Recommendation: Before compacting a batch of turns, run a lightweight fact extraction pass on those specific turns. This is OpenClaw's pre-compaction flush pattern adapted for voice.

Implementation sketch:

In voiceContextCompaction.ts, before summarizing a batch, call a focused mini-reflection on just those turns
Use a simpler/cheaper extraction prompt than full micro-reflection (fewer max facts, shorter context)
Run as fire-and-forget alongside the compaction (should not block the compaction itself)
Deduplicate against existing facts via the same semantic dedup path

4. Owner-private memory

Priority: High (for owner-assistant product direction)

Gap: The owner scope exists in schema and write path but lacks runtime context gating, retrieval enforcement, and dashboard surface.

Recommendation: Execute the remaining steps of owner-private-memory-plan.md:

Implement isOwnerPrivateContext primitive (DM with configured owner, explicit dashboard flows)
Wire retrieval rules: owner facts loaded only in owner-private contexts
Build dashboard Owner Private surface (visually separate from person/community memory)
Add tests for scope isolation
Update canonical docs

5. Text conversation compaction

Priority: Lower (revisit after owner-private memory)

Gap: Text conversations have no compaction. Clanky relies on truncation (limited recent message window) and micro-reflection to handle long text threads. In a fast-moving channel or long DM conversation, important context from 100+ messages ago is simply gone from the prompt.

Recommendation: For long-running DM conversations (especially with the owner), adopt a text-side compaction strategy.
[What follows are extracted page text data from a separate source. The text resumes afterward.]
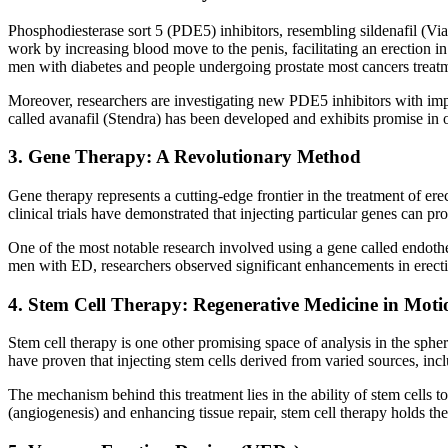
Phosphodiesterase sort 5 (PDE5) inhibitors, resembling sildenafil (Via
work by increasing blood move to the penis, facilitating an erection i
men with diabetes and people undergoing prostate most cancers treatmen
Moreover, researchers are investigating new PDE5 inhibitors with imp
called avanafil (Stendra) has been developed and exhibits promise in 
3. Gene Therapy: A Revolutionary Method
Gene therapy represents a cutting-edge frontier in the treatment of ere
clinical trials have demonstrated that injecting particular genes can p
One of the most notable research involved using a gene called endothel
men with ED, researchers observed significant enhancements in erectil
4. Stem Cell Therapy: Regenerative Medicine in Moti
Stem cell therapy is one other promising space of analysis in the spher
have proven that injecting stem cells derived from varied sources, inc
The mechanism behind this treatment lies in the ability of stem cells to
(angiogenesis) and enhancing tissue repair, stem cell therapy holds the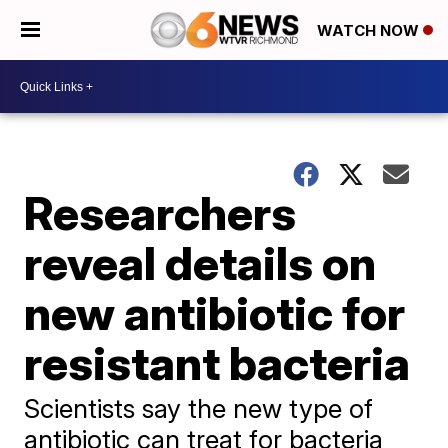
WATCH NOW
Researchers
reveal details on
new antibiotic for
resistant bacteria
Scientists say the new type of
antibiotic can treat for bacteria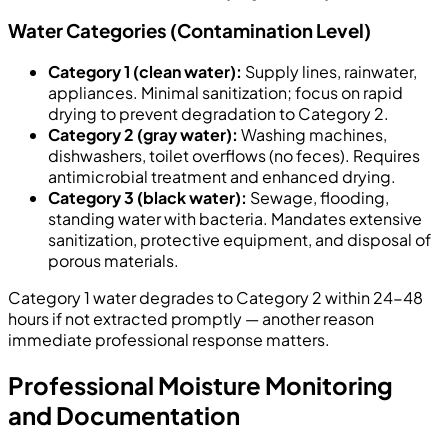
Water Categories (Contamination Level)
Category 1 (clean water):
Supply lines, rainwater,
appliances. Minimal sanitization; focus on rapid
drying to prevent degradation to Category 2.
Category 2 (gray water):
Washing machines,
dishwashers, toilet overflows (no feces). Requires
antimicrobial treatment and enhanced drying.
Category 3 (black water):
Sewage, flooding,
standing water with bacteria. Mandates extensive
sanitization, protective equipment, and disposal of
porous materials.
Category 1 water degrades to Category 2 within 24-48
hours if not extracted promptly — another reason
immediate professional response matters.
Professional Moisture Monitoring
and Documentation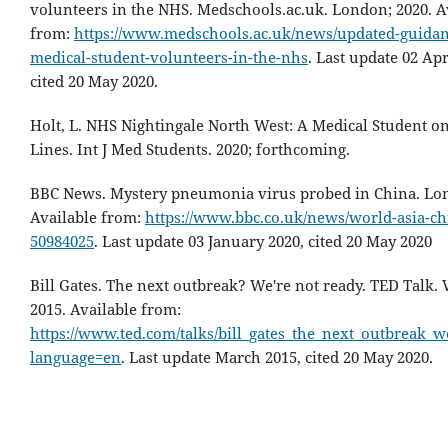
volunteers in the NHS. Medschools.ac.uk. London; 2020. A
from:
https://www.medschools.ac.uk/news/updated-guidan
medical-student-volunteers-in-the-nhs
. Last update 02 Apr
cited 20 May 2020.
Holt, L. NHS Nightingale North West: A Medical Student on
Lines. Int J Med Students. 2020; forthcoming.
BBC News. Mystery pneumonia virus probed in China. Lon
Available from:
https://www.bbc.co.uk/news/world-asia-ch
50984025
. Last update 03 January 2020, cited 20 May 2020
Bill Gates. The next outbreak? We're not ready. TED Talk.
2015. Available from:
https://www.ted.com/talks/bill_gates_the_next_outbreak_w
language=en
. Last update March 2015, cited 20 May 2020.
This is lower priority because Discord text conversations are naturally more episodic, and conversation_search provides explicit fallback recall.

Implementation sketch:

Track per-channel message count since last compaction
When count exceeds a threshold, compact older messages into a rolling summary
Inject summary as context in subsequent replies
Consider making this DM-only or owner-DM-only initially

6. Memory citations

Priority: Low (nice-to-have)

Gap: When Clanky recalls a fact, the user has no way to know where it came from without the dashboard Inspector.
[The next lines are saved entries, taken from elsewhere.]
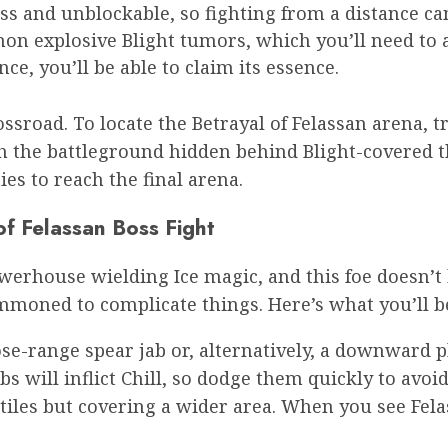
s and unblockable, so fighting from a distance ca
mon explosive Blight tumors, which you’ll need to 
ce, you’ll be able to claim its essence.
ossroad. To locate the Betrayal of Felassan arena, 
ch the battleground hidden behind Blight-covered t
es to reach the final arena.
of Felassan Boss Fight
owerhouse wielding Ice magic, and this foe doesn’t 
mmoned to complicate things. Here’s what you’ll b
se-range spear jab or, alternatively, a downward p
s will inflict Chill, so dodge them quickly to avo
ctiles but covering a wider area. When you see Fel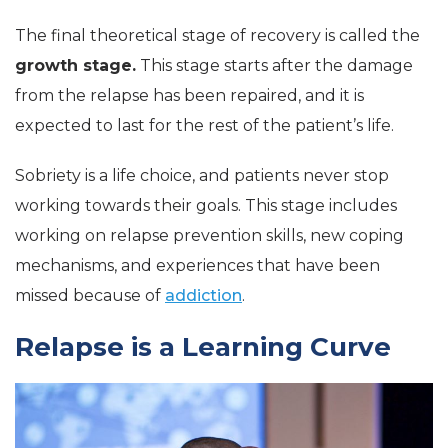
The final theoretical stage of recovery is called the
growth stage.
This stage starts after the damage
from the relapse has been repaired, and it is
expected to last for the rest of the patient’s life.
Sobriety is a life choice, and patients never stop
working towards their goals. This stage includes
working on relapse prevention skills, new coping
mechanisms, and experiences that have been
missed because of
addiction
.
Relapse is a Learning Curve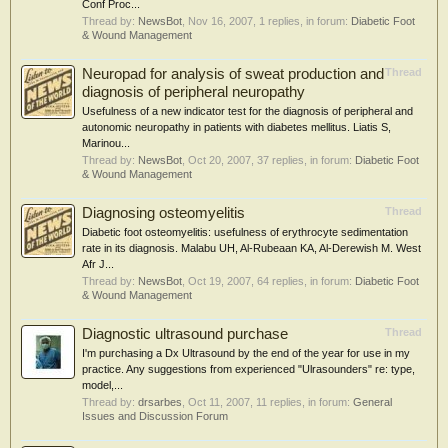
Conf Proc...
Thread by:
NewsBot
,
Nov 16, 2007
, 1 replies, in forum:
Diabetic Foot
& Wound Management
Neuropad for analysis of sweat production and
Thread
diagnosis of peripheral neuropathy
Usefulness of a new indicator test for the diagnosis of peripheral and
autonomic neuropathy in patients with diabetes mellitus. Liatis S,
Marinou...
Thread by:
NewsBot
,
Oct 20, 2007
, 37 replies, in forum:
Diabetic Foot
& Wound Management
Diagnosing osteomyelitis
Thread
Diabetic foot osteomyelitis: usefulness of erythrocyte sedimentation
rate in its diagnosis. Malabu UH, Al-Rubeaan KA, Al-Derewish M. West
Afr J...
Thread by:
NewsBot
,
Oct 19, 2007
, 64 replies, in forum:
Diabetic Foot
& Wound Management
Diagnostic ultrasound purchase
Thread
I'm purchasing a Dx Ultrasound by the end of the year for use in my
practice. Any suggestions from experienced "Ulrasounders" re: type,
model,...
Thread by:
drsarbes
,
Oct 11, 2007
, 11 replies, in forum:
General
Issues and Discussion Forum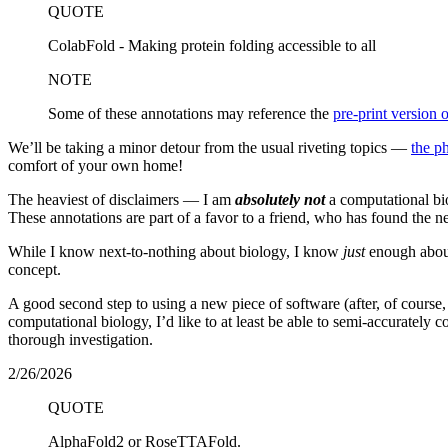
QUOTE
ColabFold - Making protein folding accessible to all
NOTE
Some of these annotations may reference the
pre-print version o
We’ll be taking a minor detour from the usual riveting topics —
the p
comfort of your own home!
The heaviest of disclaimers — I am
absolutely not
a computational bio
These annotations are part of a favor to a friend, who has found the n
While I know next-to-nothing about biology, I know
just
enough about
concept.
A good second step to using a new piece of software (after, of course, ac
computational biology, I’d like to at least be able to semi-accurately 
thorough investigation.
2/26/2026
QUOTE
AlphaFold2 or RoseTTAFold.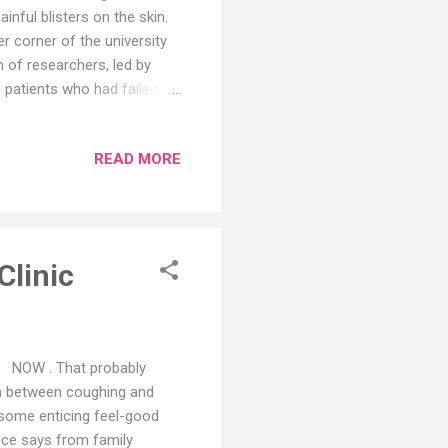
painful blisters on the skin.
r corner of the university
 of researchers, led by
a patients who had failed to
ack into the patients
al results, published in
READ MORE
or CAR-T, that has produced
r care, enthusiasm is
rking with one of the CAR-
Clinic
 it NOW . That probably
 in between coughing and
 some enticing feel-good
ence says from family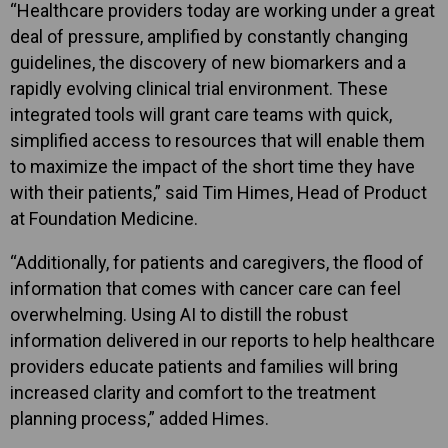
“Healthcare providers today are working under a great
deal of pressure, amplified by constantly changing
guidelines, the discovery of new biomarkers and a
rapidly evolving clinical trial environment. These
integrated tools will grant care teams with quick,
simplified access to resources that will enable them
to maximize the impact of the short time they have
with their patients,” said Tim Himes, Head of Product
at Foundation Medicine.
“Additionally, for patients and caregivers, the flood of
information that comes with cancer care can feel
overwhelming. Using AI to distill the robust
information delivered in our reports to help healthcare
providers educate patients and families will bring
increased clarity and comfort to the treatment
planning process,” added Himes.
Recommendation: Consider optional source citations on memory search results in DM/owner contexts. Format could be a Discord message link or channel/timestamp reference. Probably not appropriate for public channels where it would feel awkward and break immersion.
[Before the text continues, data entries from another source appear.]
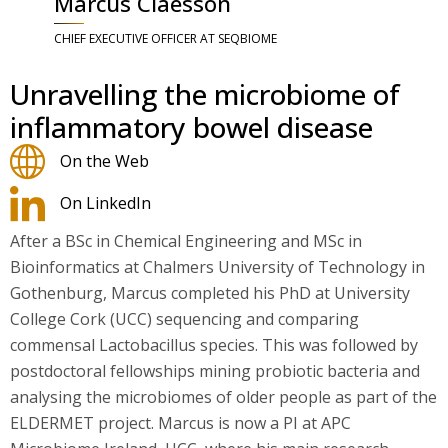
Marcus Claesson
CHIEF EXECUTIVE OFFICER AT SEQBIOME
Unravelling the microbiome of
inflammatory bowel disease
On the Web
On LinkedIn
After a BSc in Chemical Engineering and MSc in
Bioinformatics at Chalmers University of Technology in
Gothenburg, Marcus completed his PhD at University
College Cork (UCC) sequencing and comparing
commensal Lactobacillus species. This was followed by
postdoctoral fellowships mining probiotic bacteria and
analysing the microbiomes of older people as part of the
ELDERMET project. Marcus is now a PI at APC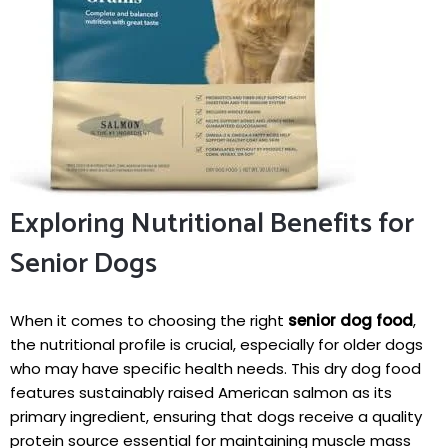
Exploring Nutritional ‍Benefits⁤ for
Senior Dogs
When it comes to choosing ⁤the⁣ right
senior dog food
,
the nutritional profile‍ is crucial, especially for⁤ older dogs
who may have specific health needs. This dry dog ‌food
features sustainably raised American salmon as its⁢
primary ingredient, ‌ensuring that ⁤dogs receive a ‍quality
protein ​source essential ⁢for maintaining ⁣muscle mass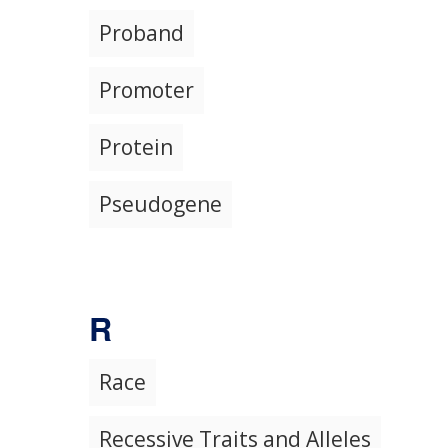
Proband
Promoter
Protein
Pseudogene
R
Race
Recessive Traits and Alleles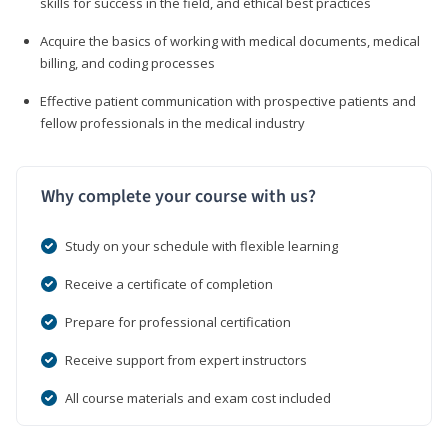
skills for success in the field, and ethical best practices
Acquire the basics of working with medical documents, medical
billing, and coding processes
Effective patient communication with prospective patients and
fellow professionals in the medical industry
Why complete your course with us?
Study on your schedule with flexible learning
Receive a certificate of completion
Prepare for professional certification
Receive support from expert instructors
All course materials and exam cost included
AGENTS.md alignment assessment

The memory system is well-aligned with the agent autonomy principle:

Memory creation is model-driven, not rule-triggered
Memory retrieval is automatic but transparent (injected as context, not hidden)
Micro-reflection and daily reflection are safety nets, not prescriptive rules
The agent can always choose to use or ignore memory tools
Soft guidance ("store long-lived useful facts") not hard rules
[SKIP] remains a valid response even with rich memory context

One area to watch: The voice warm memory system's topic drift detection is a deterministic gate on whether to refresh memory retrieval. Per AGENTS.md, deterministic gates should exist "only for infrastructure safety — permissions, rate limits, acoustic thresholds, budget caps." The warm memory system is a latency/cost optimization that could theoretically suppress relevant memory refresh if cosine similarity misclassifies a topic shift. The thresholds seem reasonable (ambiguous cases conservatively reuse), but it is worth monitoring whether this causes missed retrievals in practice.

Recommended execution order

Cross-modal context bridging — persist voice session summaries, inject into text pipeline
Owner-private memory — complete the remaining implementation steps
BM25 full-text search — replace LIKE scoring with FTS5 BM25
Pre-compaction memory flush — extract facts before voice compaction batches
Text compaction — rolling summary for long DM conversations
Memory citations — optional source references in DM contexts

Items 1-2 are the highest product impact. Items 3-4 are retrieval quality improvements. Items 5-6 are future refinements.